_Your goal_
Count how many lines of the data include "oppfatte". The answer is that number and nothing else.

Transcribed page contents:

================

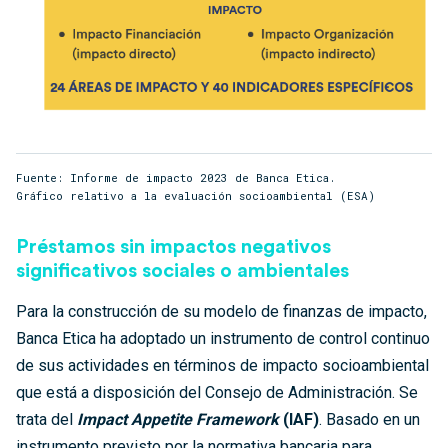
Fuente: Informe de impacto 2023 de Banca Etica.
Gráfico relativo a la evaluación socioambiental (ESA)
Préstamos sin impactos negativos
significativos sociales o ambientales
Para la construcción de su modelo de finanzas de impacto,
Banca Etica ha adoptado un instrumento de control continuo
de sus actividades en términos de impacto socioambiental
que está a disposición del Consejo de Administración. Se
trata del
Impact Appetite Framework
(IAF)
. Basado en un
instrumento previsto por la normativa bancaria para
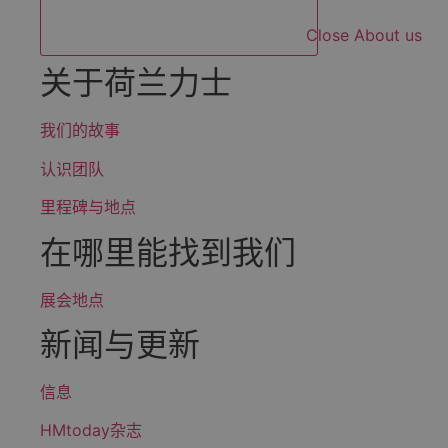
Close About us
关于荷兰力士
我们的故事
认识团队
里程碑与地点
在哪里能找到我们
展会地点
新闻与更新
信息
HMtoday杂志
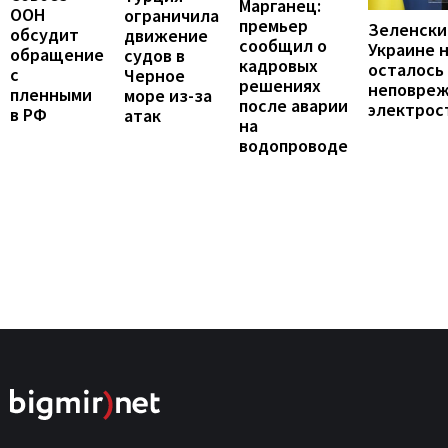
Марганец:
ООН
ограничила
премьер
Зеленски
обсудит
движение
сообщил о
Украине 
обращение
судов в
кадровых
осталось
с
Черное
решениях
неповре
пленными
море из-за
после аварии
электрос
в РФ
атак
на
водопроводе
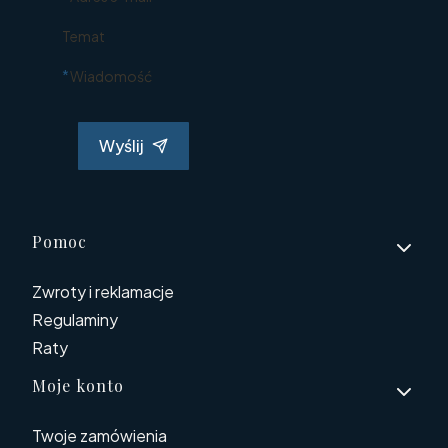
Temat
*
Wiadomość
Wyślij
Linki w stopce
Pomoc
Zwroty i reklamacje
Regulaminy
Raty
Moje konto
Twoje zamówienia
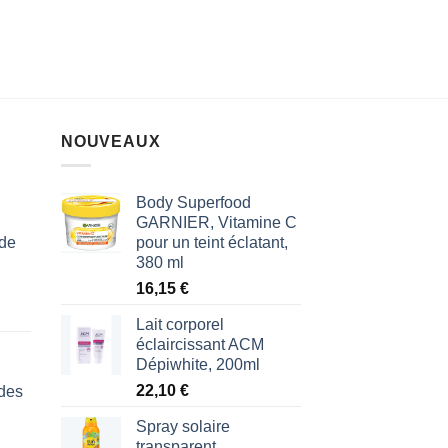
sur
5
NOUVEAUX
Body Superfood
GARNIER, Vitamine C
 de
pour un teint éclatant,
380 ml
16,15
€
Lait corporel
éclaircissant ACM
Dépiwhite, 200ml
22,10
€
des
Spray solaire
transparent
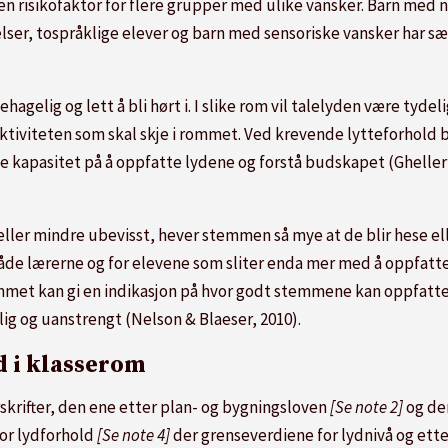
 en risikofaktor for flere grupper med ulike vansker. Barn med 
er, tospråklige elever og barn med sensoriske vansker har sær
gelig og lett å bli hørt i. I slike rom vil talelyden være tydeli
aktiviteten som skal skje i rommet.
Ved krevende lytteforhold b
e kapasitet på å oppfatte lydene og forstå budskapet (Gheller et
eller mindre ubevisst, hever stemmen så mye at de blir hese el
r både lærerne og for elevene som sliter enda mer med å oppfatte
mmet kan gi en indikasjon på hvor godt stemmene kan oppfatt
ig og uanstrengt (Nelson & Blaeser, 2010).
d i klasserom
forskrifter, den ene etter plan- og bygningsloven
[Se note 2]
og de
for lydforhold
[Se note 4]
der grenseverdiene for lydnivå og etter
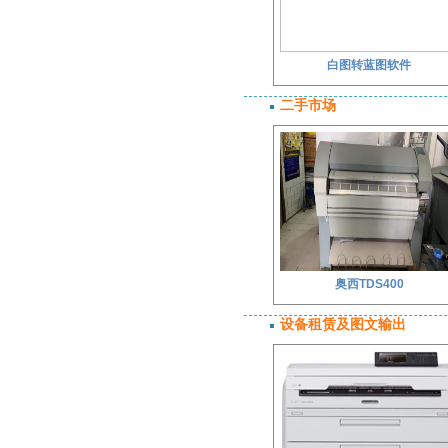
白图转蓝图软件
二手市场
奥西TDS400
设备租赁及图文输出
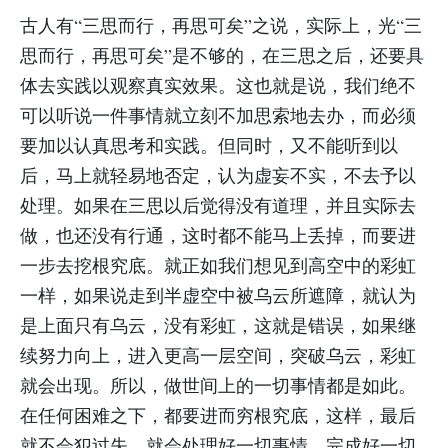
古人有“三思而行，再思可矣”之说，实际上，光“三
思而行，再思可矣”是不够的，在三思之后，还要具
体去实践以观察真实效果。这也就是说，我们绝不
可以听说一件事情就立刻不加思索地去办，而必须
要加以认真思考和实践。但同时，又不能听到以
后，马上就轻易地否定，认为虚妄不实，不去予以
处理。如果在三思以后觉得没有道理，并且实际去
做，也还没有行通，这时都不能马上丢掉，而要进
一步去挖根究底。就正如我们想见到高空中的彩虹
一样，如果说走到半虚空中被乌云所遮障，就认为
是上面只有乌云，没有彩虹，这就是错误，如果继
续努力向上，进入更高一层空间，突破乌云，彩虹
就会出现。所以，做世间上的一切事情都是如此。
在任何困难之下，都要进而穷根究底，这样，最后
就不会犯过失，就会处理好一切事情，完成好一切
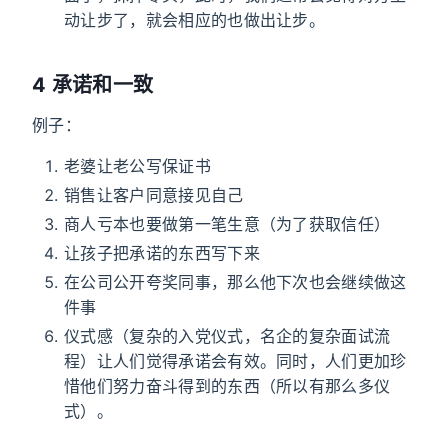
动让步了，就会相应的也做出让步。
4 承诺和一致
例子：
老婆让老公写保证书
销售让客户同意接见自己
商人亏本也要做第一笔生意（为了获取信任）
让孩子把承诺的东西写下来
在公司公开夸奖同事，那么他下次也会继续做这
件事
仪式感（复杂的入党仪式，名企的复杂面试流
程）让人们觉得承诺会有效。同时，人们更加珍
惜他们努力奋斗得到的东西（所以有那么多仪
式）。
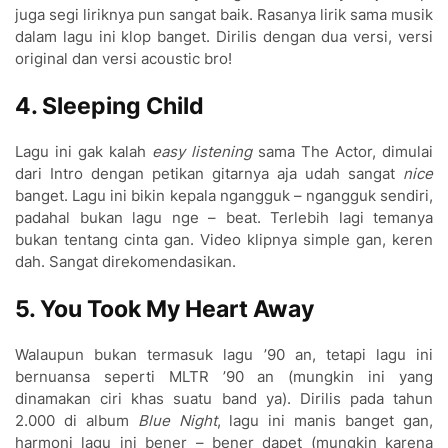
juga segi liriknya pun sangat baik. Rasanya lirik sama musik
dalam lagu ini klop banget. Dirilis dengan dua versi, versi
original dan versi acoustic bro!
4. Sleeping Child
Lagu ini gak kalah
easy listening
sama The Actor, dimulai
dari Intro dengan petikan gitarnya aja udah sangat
nice
banget. Lagu ini bikin kepala ngangguk – ngangguk sendiri,
padahal bukan lagu nge – beat. Terlebih lagi temanya
bukan tentang cinta gan. Video klipnya simple gan, keren
dah. Sangat direkomendasikan.
5. You Took My Heart Away
Walaupun bukan termasuk lagu ’90 an, tetapi lagu ini
bernuansa seperti MLTR ’90 an (mungkin ini yang
dinamakan ciri khas suatu band ya). Dirilis pada tahun
2.000 di album
Blue Night
, lagu ini manis banget gan,
harmoni lagu ini bener – bener dapet (mungkin karena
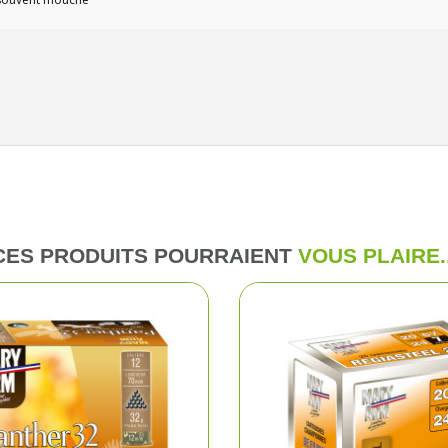
me et enfant
Combinaiso
ussant
Pulls et pol
ssoires
T-shirts et 
Vestes et p
Chemises
CES PRODUITS POURRAIENT
VOUS PLAIRE..
Blousons d
Cuissards
Sous-vête
Gilets de c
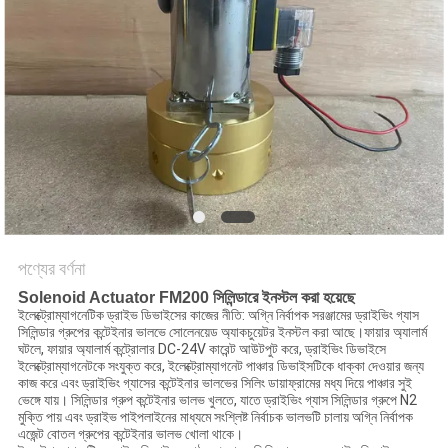
PRIVACY
POLICY
পণ্যের বর্ণনা
Solenoid Actuator FM200 সিলিন্ডারে ইনস্টল করা হয়েছে
ইলেক্ট্রোম্যাগনেটিক ড্রাইভ ডিভাইসের কাজের নীতি: অগ্নি নির্বাপক সরঞ্জামের ড্রাইভিং গ্যাস
সিলিন্ডার গ্রুপের কন্টেইনার ভালভে সোলেনয়েড অ্যাকচুয়েটর ইনস্টল করা আছে।ফায়ার অ্যালার্ম
ঘটলে, ফায়ার অ্যালার্ম কন্ট্রোলার DC-24V কারেন্ট আউটপুট করে, ড্রাইভিং ডিভাইসে
ইলেক্ট্রোম্যাগনেটকে সংযুক্ত করে, ইলেক্ট্রোম্যাগনেট পাঞ্চার ডিভাইসটিকে ধাক্কা দেওয়ার জন্য
কাজ করে এবং ড্রাইভিং গ্যাসের কন্টেইনার ভালভের সিলিং ডায়াফ্রামের মধ্য দিয়ে পাঞ্চার সুই
ভেঙ্গে যায়। সিলিন্ডার গ্রুপ কন্টেইনার ভালভ খুলতে, যাতে ড্রাইভিং গ্যাস সিলিন্ডার গ্রুপে N2
মুক্তি পায় এবং ড্রাইভ পাইপলাইনের মাধ্যমে সংশ্লিষ্ট নির্বাচক ভালভটি চালায় অগ্নি নির্বাপক
এজেন্ট বোতল গ্রুপের কন্টেইনার ভালভ খোলা থাকে।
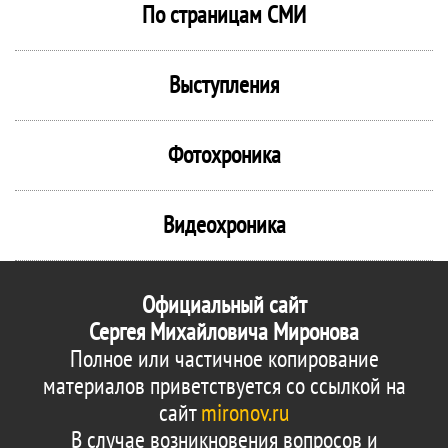
По страницам СМИ
Выступления
Фотохроника
Видеохроника
Официальный сайт
Сергея Михайловича Миронова
Полное или частичное копирование
материалов приветствуется со ссылкой на
сайт
mironov.ru
В случае возникновения вопросов и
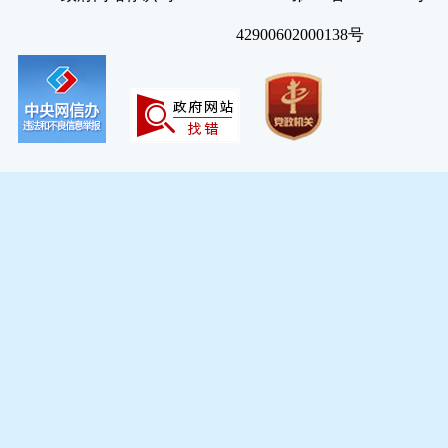
42900602000138号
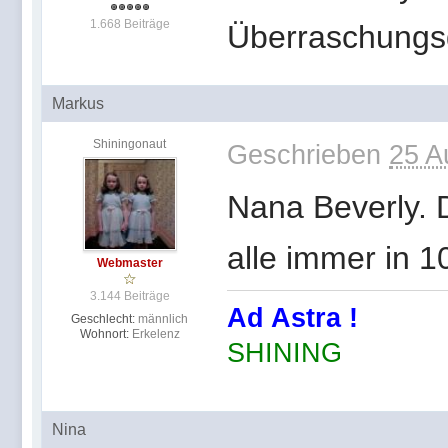
1.668 Beiträge
Überraschungs
Markus
Shiningonaut
Geschrieben
25 A
Nana Beverly. D
alle immer in 
Webmaster
3.144 Beiträge
Ad Astra !
Geschlecht:
männlich
Wohnort:
Erkelenz
SHINING
Nina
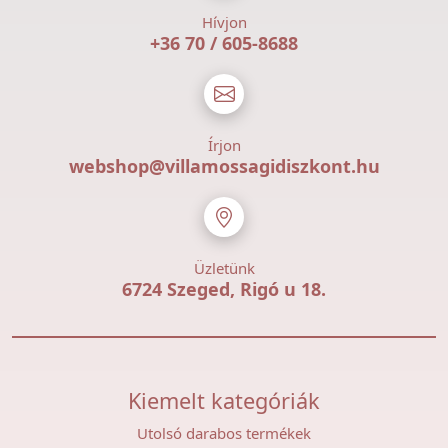
Hívjon
+36 70 / 605-8688
Írjon
webshop@villamossagidiszkont.hu
Üzletünk
6724 Szeged, Rigó u 18.
Kiemelt kategóriák
Utolsó darabos termékek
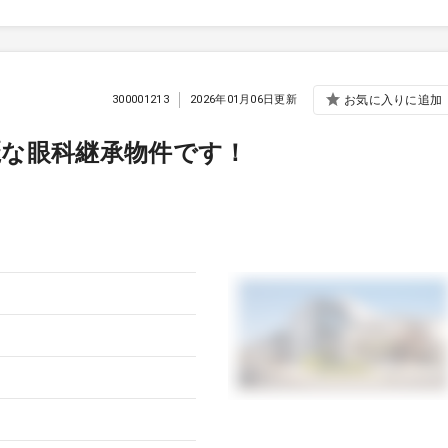
300001213
2026年01月06日更新
お気に入りに追加
麗な眼科継承物件です！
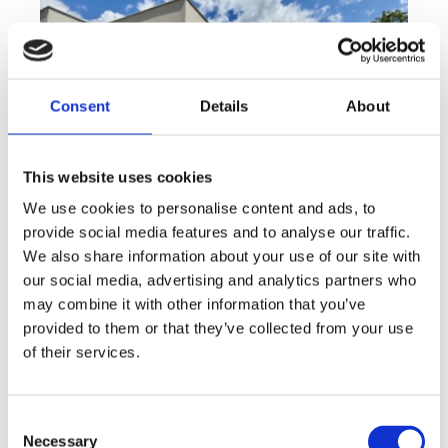
Consent
Details
About
This website uses cookies
We use cookies to personalise content and ads, to
provide social media features and to analyse our traffic.
We also share information about your use of our site with
Sale
House
360° video
Offer type
Property type
Virtuální prohlídka
our social media, advertising and analytics partners who
Sale houses Family, 181 m² - Unhošť
may combine it with other information that you’ve
provided to them or that they’ve collected from your use
rozměry
Family
of their services.
disposition
funkce
garge
terrace
in a family house
adresa
st. Na Čeperce, Unhošť
Consent
Necessary
Selection
cena
15 500 000
Kč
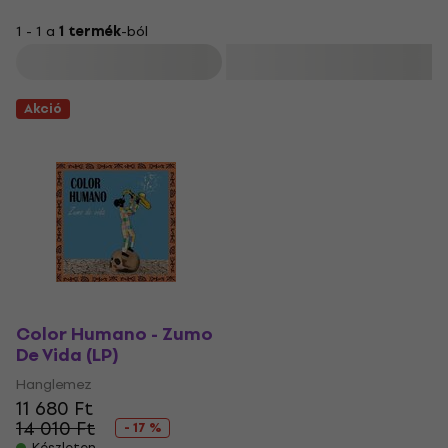
1 - 1 a
1 termék
-ból
Szűrő
Akció
Color Humano - Zumo
De Vida (LP)
Hanglemez
11 680 Ft
14 010 Ft
- 17 %
Készleten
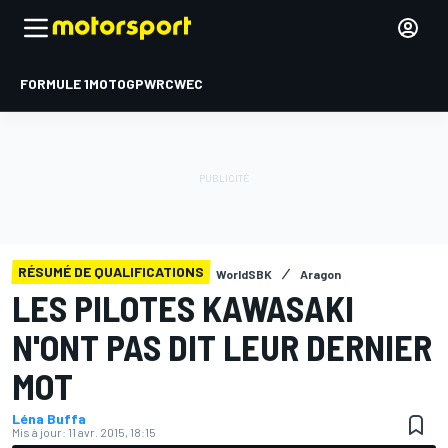
FORMULE 1
MOTOGP
WRC
WEC
RÉSUMÉ DE QUALIFICATIONS
WorldSBK
Aragon
LES PILOTES KAWASAKI
N'ONT PAS DIT LEUR DERNIER
MOT
Léna Buffa
Mis à jour:
11 avr. 2015, 18:15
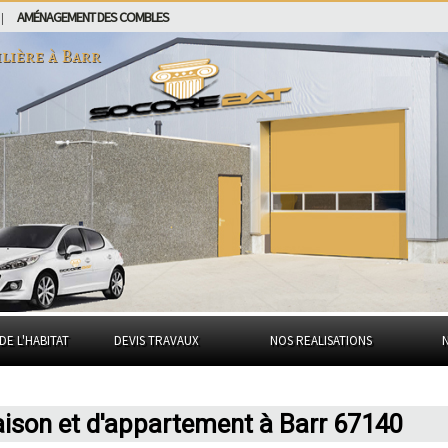
AMÉNAGEMENT DES COMBLES
|
lière à
Barr
DE L'HABITAT
DEVIS TRAVAUX
NOS REALISATIONS
aison et d'appartement à Barr 67140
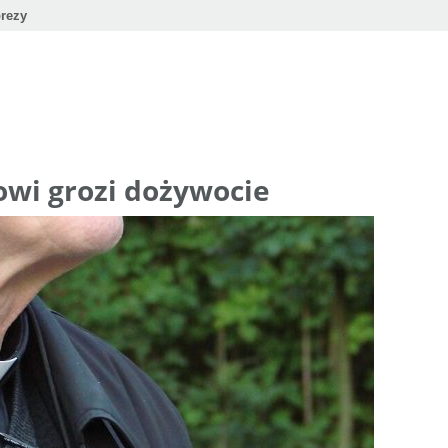
rezy
wi grozi dożywocie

================

_Final answer_
2